> [PAGE TEXT]

+++

Housing Rehabilitation Program.
(1) 
Owner eligibility. Owners of houses within the City of Clifton are eligible for the technical and financial assistance made available through the Housing Rehabilitation Program, provided that the following are met:
(a) 
The owner must be a certified household or must agree to rent the house to be rehabilitated to either a low-income household or a moderate-income household.
(b) 
The unit proposed to be rehabilitated must be a substandard housing unit as determined in writing by the City Construction Code Official upon inspection of the unit relative to the prevailing standards of the BOCA National Existing Structures Code.
(c) 
The proposed rehabilitation activity shall be limited to the repair or replacement of a plumbing (including wells), heating, electricity, sanitary roof, plumbing (including septic systems) and/or a load-bearing structural system; the rehabilitation activity shall not include luxury improvements, the purchase of appliances or improvements that are strictly cosmetic.
(d) 
The proposed rehabilitation activity shall be deemed by the City Construction Code Official, in writing, to be sufficient to remove the applicable existing health and safety code violation(s) and bring the unit up to the standards of the BOCA National Existing Structures Code.
(e) 
The owner must agree, in writing, to comply with all of the applicable requirements of this Affordable Housing Ordinance.
(2) 
Affordable housing document.
(a) 
Each owner who receives financial assistance under the provisions of the City of Clifton Housing Rehabilitation Program shall prepare and be bound by an affordable housing document in accordance with Subsection G of this section.
(b) 
The affordable housing document shall be the legal instrument setting forth the terms, restrictions and provisions applicable to the subject affordable unit and which shall constitute the restrictive covenants running with the land with respect to the subject affordable unit.
(c) 
The affordable housing document (lien) shall take effect as soon as the Affordable Housing Agency has approved the application and money has been made available for the rehabilitation activity. The affordable housing document shall remain in effect for six years in the case of an owner-occupied unit and 10 years in the case of a rental unit; and any sale of the unit shall not affect the lien.
(d) 
Each owner who rents a unit to a low- or moderate-income household shall agree to be bound by the provisions governing the maximum rental charges for all affordable units specified in Subsection F(4) of this section, and by the provisions governing the maximum rerental charges for all affordable units specified in Subsection F(5) of this section, as applicable.
(3) 
Funding and funding phasing.
(a) 
The City of Clifton shall provide $10,000 per unit to be rehabilitated during the course of the Rehabilitation Program. No more than $2,000 may be expended per unit for administrative expenses, and an average of $8,000 shall be expended for the actual rehabilitation activity.
(b) 
The City of Clifton shall provide sufficient dollars to fund 1/3 of its rehabilitation component of affordable units within one year of the date it received substantive certification from COAH.
(c)

+++

> [ROWS]
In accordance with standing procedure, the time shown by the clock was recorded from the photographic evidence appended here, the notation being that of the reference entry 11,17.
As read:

+++

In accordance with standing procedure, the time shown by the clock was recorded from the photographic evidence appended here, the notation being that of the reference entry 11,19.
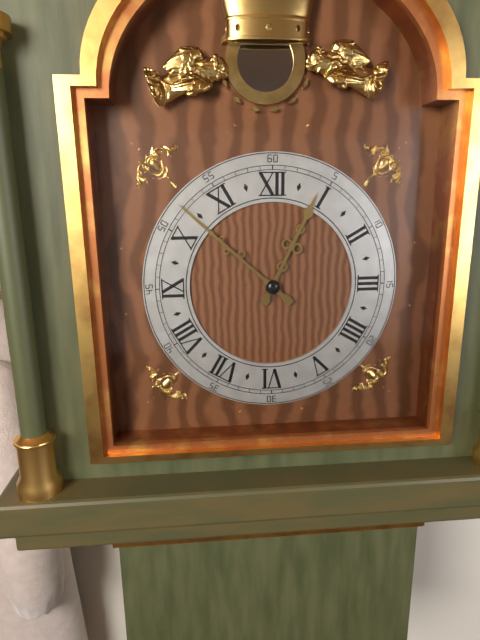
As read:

+++

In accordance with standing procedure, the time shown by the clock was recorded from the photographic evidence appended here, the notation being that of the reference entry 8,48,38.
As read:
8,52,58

+++

> [WHAT TO WORK ON]
(1) According to the Housing Rehabilitation Program text, how long does the affordable housing document remain in effect for a rental unit?
(2) Change "substandard housing unit" to "deficient housing unit" in the Housing Rehabilitation Program text, and write out everything from "The unit proposed" down to "are strictly cosmetic." with that edit.
The lines above play no part in what is asked.

> [RESPONSES PER TASK]
(1) 10 years

(2)
The unit proposed to be rehabilitated must be a deficient housing unit as determined in writing by the City Construction Code Official upon inspection of the unit relative to the prevailing standards of the BOCA National Existing Structures Code.
(c) 
The proposed rehabilitation activity shall be limited to the repair or replacement of a plumbing (including wells), heating, electricity, sanitary roof, plumbing (including septic systems) and/or a load-bearing structural system; the rehabilitation activity shall not include luxury improvements, the purchase of appliances or improvements that are strictly cosmetic.